At a recent meeting between some Israelis with Al‐Masri in Rawabi, the former finance minister Avraham (Boogie) Shohat wondered about the possibility of making profit from the project where Al‐ Masri has invested more than a billion dollars, together with Qatari Construction Company. Weak and Limited markets, forced Al‐Masri to reduce apartments prices so as to adjust it with the Palestinian housing market prices, which is much cheaper than the Israeli one.  

About half of the gap in housing prices between Rawabi and Modi’in comes as a result of Qatari funding.

Principal financial investment is due to political considerations. Since the collapse of the peace process after the second intifada 15 years ago, there were no real economic investments in the West Bank and Gaza.  

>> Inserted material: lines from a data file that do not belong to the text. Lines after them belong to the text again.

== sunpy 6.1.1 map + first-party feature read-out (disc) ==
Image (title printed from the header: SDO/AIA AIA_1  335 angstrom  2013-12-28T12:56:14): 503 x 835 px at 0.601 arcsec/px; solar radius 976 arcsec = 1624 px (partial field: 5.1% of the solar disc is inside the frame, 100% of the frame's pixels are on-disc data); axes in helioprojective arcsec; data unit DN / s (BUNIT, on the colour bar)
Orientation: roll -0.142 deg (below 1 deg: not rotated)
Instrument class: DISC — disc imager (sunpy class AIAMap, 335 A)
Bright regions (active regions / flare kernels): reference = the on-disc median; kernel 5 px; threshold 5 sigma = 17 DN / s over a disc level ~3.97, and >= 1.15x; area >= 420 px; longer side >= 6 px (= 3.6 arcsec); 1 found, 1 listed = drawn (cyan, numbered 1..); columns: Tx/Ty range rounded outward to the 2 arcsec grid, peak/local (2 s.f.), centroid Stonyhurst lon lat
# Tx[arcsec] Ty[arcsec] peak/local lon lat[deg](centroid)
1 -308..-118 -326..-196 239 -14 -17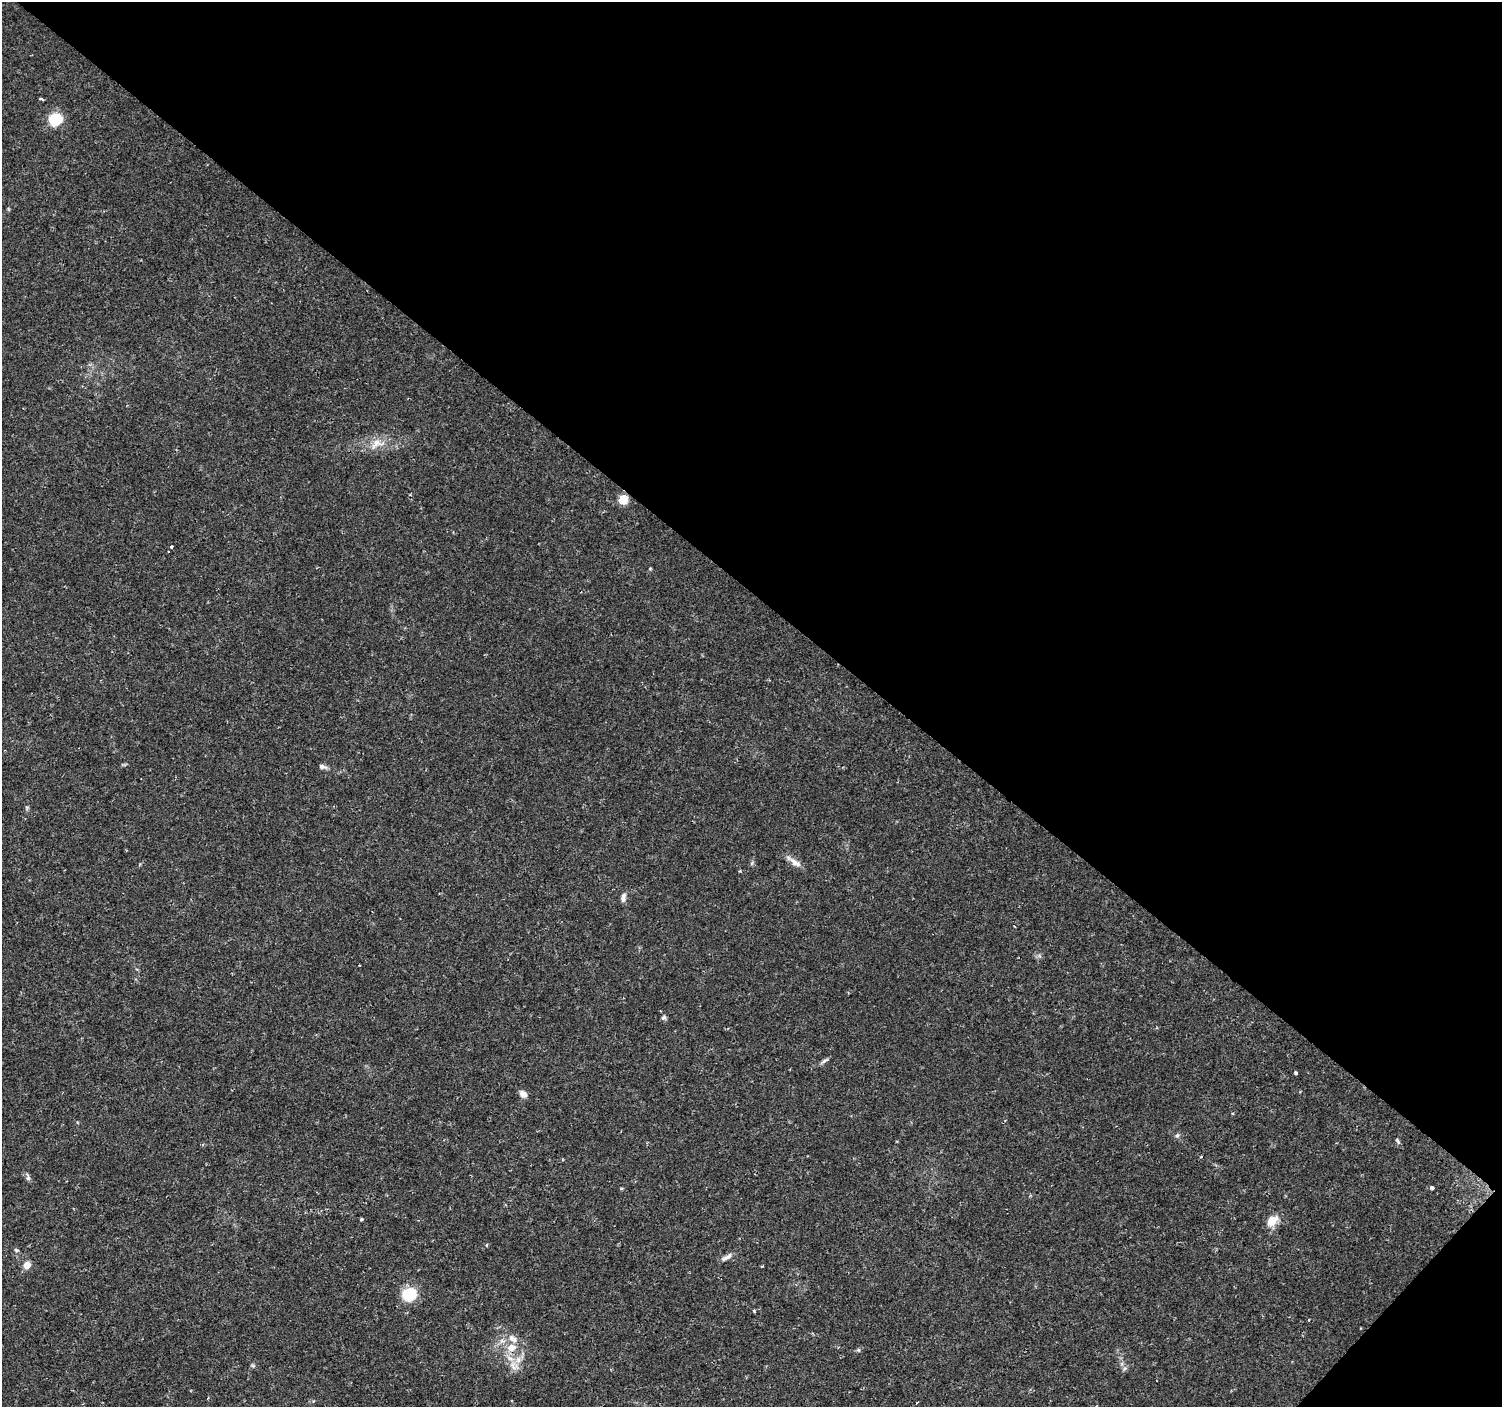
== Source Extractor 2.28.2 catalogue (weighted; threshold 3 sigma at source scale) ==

The other half of the gap is due to the policy of the Israeli government itself, which determines the cost of land and taxes.  First, the price of land in the West Bank and Gaza is much lower. In addition, in Rawabi there are almost no taxes and government levies, or VAT paid, except only on what comes from Israel. One more factor is that because all the building material such as blocks and tiles are processed in place at Rawabi, construction costs are low and all what is needed to move from Israel are the products of simultaneously different technology. Also wages of local Palestinian labor workers are very low, especially with regard to income tax, employer’s taxes, health and social security.  

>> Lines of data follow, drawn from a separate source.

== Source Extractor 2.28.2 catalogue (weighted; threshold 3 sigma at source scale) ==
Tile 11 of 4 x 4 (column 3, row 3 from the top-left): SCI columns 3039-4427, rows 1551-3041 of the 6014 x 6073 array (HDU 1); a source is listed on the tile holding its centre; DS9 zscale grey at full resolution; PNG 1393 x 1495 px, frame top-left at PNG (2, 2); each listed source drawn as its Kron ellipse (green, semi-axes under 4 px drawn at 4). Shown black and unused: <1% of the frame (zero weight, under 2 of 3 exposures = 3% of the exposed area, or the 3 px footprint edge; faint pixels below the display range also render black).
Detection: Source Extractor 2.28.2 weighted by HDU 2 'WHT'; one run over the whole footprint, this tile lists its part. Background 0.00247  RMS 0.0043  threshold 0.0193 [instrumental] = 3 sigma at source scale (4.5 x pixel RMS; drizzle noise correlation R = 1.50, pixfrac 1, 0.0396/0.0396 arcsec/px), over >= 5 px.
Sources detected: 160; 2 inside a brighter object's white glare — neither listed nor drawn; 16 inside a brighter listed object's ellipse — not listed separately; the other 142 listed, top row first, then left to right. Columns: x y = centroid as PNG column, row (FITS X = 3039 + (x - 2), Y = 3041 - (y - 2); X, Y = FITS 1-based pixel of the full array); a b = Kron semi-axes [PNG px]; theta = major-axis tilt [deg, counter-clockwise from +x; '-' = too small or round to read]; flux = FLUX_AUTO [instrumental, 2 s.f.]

“Do not turn Rawabi into a sleeping City”

Political money which helps reduce housing prices in Rawabi could be considered parallel to amounts invested in settlements by the Israeli government, though several times larger in scale. So, if you compare the Rawabi prices not only to Modi’in, but to housing prices in settlements and outposts nearby, it turns out that the gap is not big at all.  

Al‐Masri refuses to sell homes for investment purposes only, to avoid Rawabi becoming solely a City “to sleep in “only, whose residents travel to work in nearby cities. He also refuses to sell apartments to Jewish citizens of Israel. But he agrees to allow Israeli Arabs to buy apartments in Rawabi, but he limits their share up to 10% of the apartments in the city.